PROVIDED MATERIAL:
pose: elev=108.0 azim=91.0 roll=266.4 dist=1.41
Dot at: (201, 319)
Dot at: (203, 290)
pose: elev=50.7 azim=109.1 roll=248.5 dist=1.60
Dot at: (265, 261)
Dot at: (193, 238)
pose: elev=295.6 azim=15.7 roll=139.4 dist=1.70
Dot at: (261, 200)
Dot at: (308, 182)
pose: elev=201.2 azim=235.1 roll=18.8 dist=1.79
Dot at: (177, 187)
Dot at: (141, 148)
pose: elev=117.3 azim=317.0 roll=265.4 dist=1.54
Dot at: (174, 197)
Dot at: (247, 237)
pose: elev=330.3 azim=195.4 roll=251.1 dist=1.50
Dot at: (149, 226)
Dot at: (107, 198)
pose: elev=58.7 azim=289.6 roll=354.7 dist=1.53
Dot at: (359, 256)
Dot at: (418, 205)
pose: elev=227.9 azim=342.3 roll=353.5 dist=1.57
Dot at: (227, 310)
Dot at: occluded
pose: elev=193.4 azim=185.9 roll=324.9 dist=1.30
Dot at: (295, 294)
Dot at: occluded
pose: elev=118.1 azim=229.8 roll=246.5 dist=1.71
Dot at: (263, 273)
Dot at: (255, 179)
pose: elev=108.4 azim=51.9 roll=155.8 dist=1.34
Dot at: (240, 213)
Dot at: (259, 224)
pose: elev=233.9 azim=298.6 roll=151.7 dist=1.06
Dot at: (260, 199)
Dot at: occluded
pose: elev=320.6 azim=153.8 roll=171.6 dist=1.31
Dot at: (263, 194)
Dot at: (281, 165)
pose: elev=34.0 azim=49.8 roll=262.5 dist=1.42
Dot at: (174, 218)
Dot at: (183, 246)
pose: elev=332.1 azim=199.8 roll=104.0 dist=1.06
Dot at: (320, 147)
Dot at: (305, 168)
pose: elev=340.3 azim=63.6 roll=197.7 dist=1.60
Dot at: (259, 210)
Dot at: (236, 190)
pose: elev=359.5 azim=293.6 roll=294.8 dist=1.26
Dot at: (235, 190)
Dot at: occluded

TASK TO COMPLETE: Could you transcribe all of the entries above line for line, keeping every number and word unchanged?

ANSWER TO THE PROBLEM:
pose: elev=108.0 azim=91.0 roll=266.4 dist=1.41
Dot at: (201, 319)
Dot at: (203, 290)
pose: elev=50.7 azim=109.1 roll=248.5 dist=1.60
Dot at: (265, 261)
Dot at: (193, 238)
pose: elev=295.6 azim=15.7 roll=139.4 dist=1.70
Dot at: (261, 200)
Dot at: (308, 182)
pose: elev=201.2 azim=235.1 roll=18.8 dist=1.79
Dot at: (177, 187)
Dot at: (141, 148)
pose: elev=117.3 azim=317.0 roll=265.4 dist=1.54
Dot at: (174, 197)
Dot at: (247, 237)
pose: elev=330.3 azim=195.4 roll=251.1 dist=1.50
Dot at: (149, 226)
Dot at: (107, 198)
pose: elev=58.7 azim=289.6 roll=354.7 dist=1.53
Dot at: (359, 256)
Dot at: (418, 205)
pose: elev=227.9 azim=342.3 roll=353.5 dist=1.57
Dot at: (227, 310)
Dot at: occluded
pose: elev=193.4 azim=185.9 roll=324.9 dist=1.30
Dot at: (295, 294)
Dot at: occluded
pose: elev=118.1 azim=229.8 roll=246.5 dist=1.71
Dot at: (263, 273)
Dot at: (255, 179)
pose: elev=108.4 azim=51.9 roll=155.8 dist=1.34
Dot at: (240, 213)
Dot at: (259, 224)
pose: elev=233.9 azim=298.6 roll=151.7 dist=1.06
Dot at: (260, 199)
Dot at: occluded
pose: elev=320.6 azim=153.8 roll=171.6 dist=1.31
Dot at: (263, 194)
Dot at: (281, 165)
pose: elev=34.0 azim=49.8 roll=262.5 dist=1.42
Dot at: (174, 218)
Dot at: (183, 246)
pose: elev=332.1 azim=199.8 roll=104.0 dist=1.06
Dot at: (320, 147)
Dot at: (305, 168)
pose: elev=340.3 azim=63.6 roll=197.7 dist=1.60
Dot at: (259, 210)
Dot at: (236, 190)
pose: elev=359.5 azim=293.6 roll=294.8 dist=1.26
Dot at: (235, 190)
Dot at: occluded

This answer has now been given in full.